U.N. reports October atrocities by South Sudan rebels
The fighting in Juba set off a cycle of retaliatory massacres across large swathes of the country
South Sudan rebels killed, raped and kidnapped civilians during an attack in October, leaving at least 11 dead, the United Nations said in a report.
Fighters backing former vice president Riek Machar attacked the oil-rich town of Bentiu near the border with Sudan on October 29 and "killed at least 11 civilians and committed other serious human rights abuses," said the report, received by AFP on Saturday.
The U.N. Mission in South Sudan also said it had "received testimony from multiple sources alleging that opposition forces abducted and raped female residents of Bentiu after government troops withdrew from some parts of the city during the afternoon of 29 October 2014."
"According to several witnesses, two women and a six-month-old baby were killed in their homes by opposition forces," said the report, compiled after an investigation by the U.N. mission's human rights division.
"According to its preliminary findings (opposition) forces committed gross human rights abuses and serious violations of international humanitarian law which may amount to war crimes."

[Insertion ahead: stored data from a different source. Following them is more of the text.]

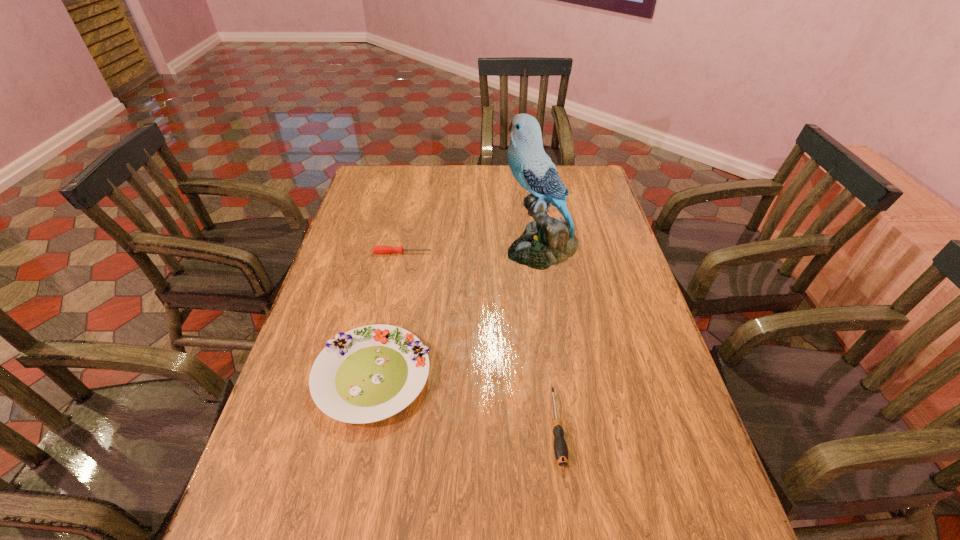
Identify the location of parakeet. The height and width of the screenshot is (540, 960). [547, 241].

Locate an element on the screen. This screenshot has width=960, height=540. salad plate is located at coordinates (368, 374).

Find the location of a particular element. The height and width of the screenshot is (540, 960). the second shortest object is located at coordinates (560, 447).

This screenshot has height=540, width=960. I want to click on the taller screwdriver, so click(560, 447).

I want to click on the farther screwdriver, so click(x=376, y=249).

Locate an element on the screen. Image resolution: width=960 pixels, height=540 pixels. the left screwdriver is located at coordinates (376, 249).

This screenshot has width=960, height=540. I want to click on blank area located on the face of the parakeet, so click(477, 249).

The width and height of the screenshot is (960, 540). What are the coordinates of `vacant area situated 0.180m on the face of the parakeet` in the screenshot? It's located at (446, 249).

Where is `free space located on the face of the parakeet`? This screenshot has width=960, height=540. free space located on the face of the parakeet is located at coordinates (406, 249).

Where is `vacant space located on the front of the second tallest object`? The image size is (960, 540). vacant space located on the front of the second tallest object is located at coordinates (339, 537).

Bentiu has been hotly contested between the two sides and its control has changed hands several times.
After briefly wresting control of the city in April, Machar's forces killed hundreds of residents, according to the United Nations. People were even slaughtered in mosques and hospitals, it said.

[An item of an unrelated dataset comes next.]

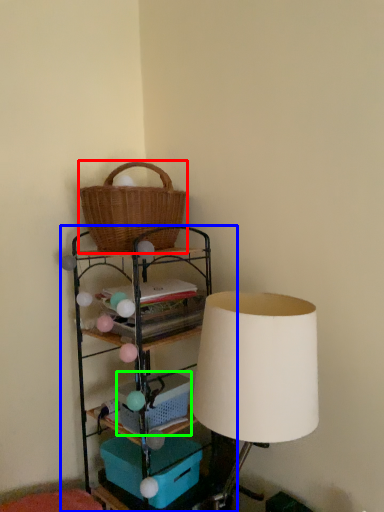
Question: Which is nearer to the picnic basket (highlighted by a red box)? shelf (highlighted by a blue box) or basket (highlighted by a green box).

Choices:
 (A) shelf
 (B) basket

Answer: (A)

The town is now nearly deserted, and some 44,000 people are sheltering at the U.N. base in the South Sudan capital Juba.
Fighting broke out in South Sudan, the world's youngest nation, in December 2013 when President Salva Kiir accused his sacked deputy Riek Machar of attempting a coup.
The fighting in Juba set off a cycle of retaliatory massacres across large swathes of the country, pushing it to the brink of famine.
The International Crisis Group estimates that at least 50,000 people have been killed, while some diplomats suggest the death toll could be double that figure.
Peace talks aimed at ending South Sudan's civil war resumed in Ethiopia's capital Addis Ababa on Thursday, with mediators making a fresh appeal for an end to a "year of horror and tragedy".